- _Task goal_
Reproduce word for word the passage of the tribunal decision below, from "29 June 2018" to "appeal is allowed.".
Begin Text provided
Asimus v Lallu

Case

[2018] QCATA 108

2 August 2018


QUEENSLAND CIVIL AND
ADMINISTRATIVE TRIBUNAL


CITATION:

Asimus v Lallu [2018] QCATA 108

PARTIES:

GREGORY PAUL ASIMUS
(appellant)

v

NESHA LALLU

(respondent)

APPLICATION NO/S:

APL350-17

ORIGINATING APPLICATION NO/S:

MCDO530-17 (Southport)

MATTER TYPE:

Appeals

DELIVERED ON:

2 August 2018

HEARING DATE:

29 June 2018

HEARD AT:

Brisbane

DECISION OF:

Senior Member Howard, Presiding Member
Member Traves

ORDERS:

1.   The application for leave to appeal is allowed.

2.   The appeal is dismissed.

CATCHWORDS:

APPEAL AND NEW TRIAL – APPEAL – GENERAL PRINCIPLES – EXCESSIVE OR INADEQUATE DAMAGES – GENERAL PRINCIPLES – DAMAGES EXCESSIVE – where a motor vehicle purchased through an agent – where motor vehicle a ‘repairable write-off’ – whether representations made regarding motor vehicle misleading and deceptive – whether error made in award of damages to respondent

Australian Consumer Law (Qld), s 18, s 236
Fair Trading Act 1989 (Qld) s 16, s 50
Queensland Civil and Administrative Tribunal Act2009 (Qld) s 12, Schedule 3

APPEARANCES & REPRESENTATION:

Applicant:

Self-represented

Respondent:

Self-represented

REASONS FOR DECISION

  1. This matter began in the Minor Civil Disputes (MCD) jurisdiction of the Queensland Civil and Administrative Tribunal (Tribunal) as a dispute between Nesha Lallu (as the applicant) and Gregory Asimus and Wade Lawrence (as the respondents).

  2. The dispute arose out of the purchase of a 2012 KIA hatchback. Ms Lallu purchased the car from Mr Asimus for $14,500.00 on 13 March 2017. The sale was negotiated on behalf of Mr Asimus by Wade Sprowles. Mr Sprowles advertised the motor vehicle on Gumtree and emailed Ms Lallu in response to questions she had about the motor vehicle. Mr Sprowles also arranged for Ms Lallu to undertake pre-contract inspections of the motor vehicle at his home and was present when these occurred.
End Text provided
Begin Data excerpt
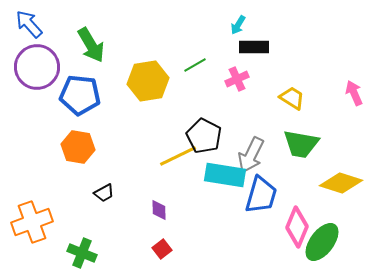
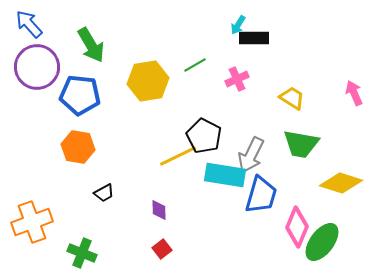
black rectangle: moved 9 px up
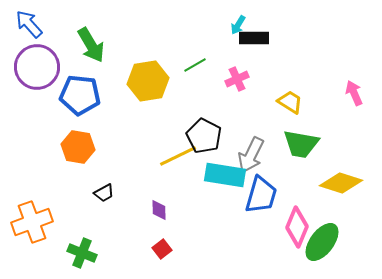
yellow trapezoid: moved 2 px left, 4 px down
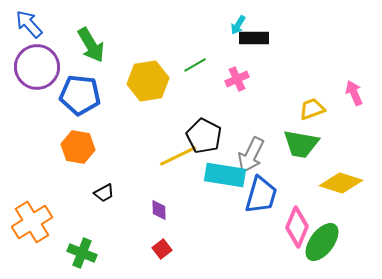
yellow trapezoid: moved 22 px right, 7 px down; rotated 52 degrees counterclockwise
orange cross: rotated 12 degrees counterclockwise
End Data excerpt
- _Response_
29 June 2018

HEARD AT:

Brisbane

DECISION OF:

Senior Member Howard, Presiding Member
Member Traves

ORDERS:

1.   The application for leave to appeal is allowed.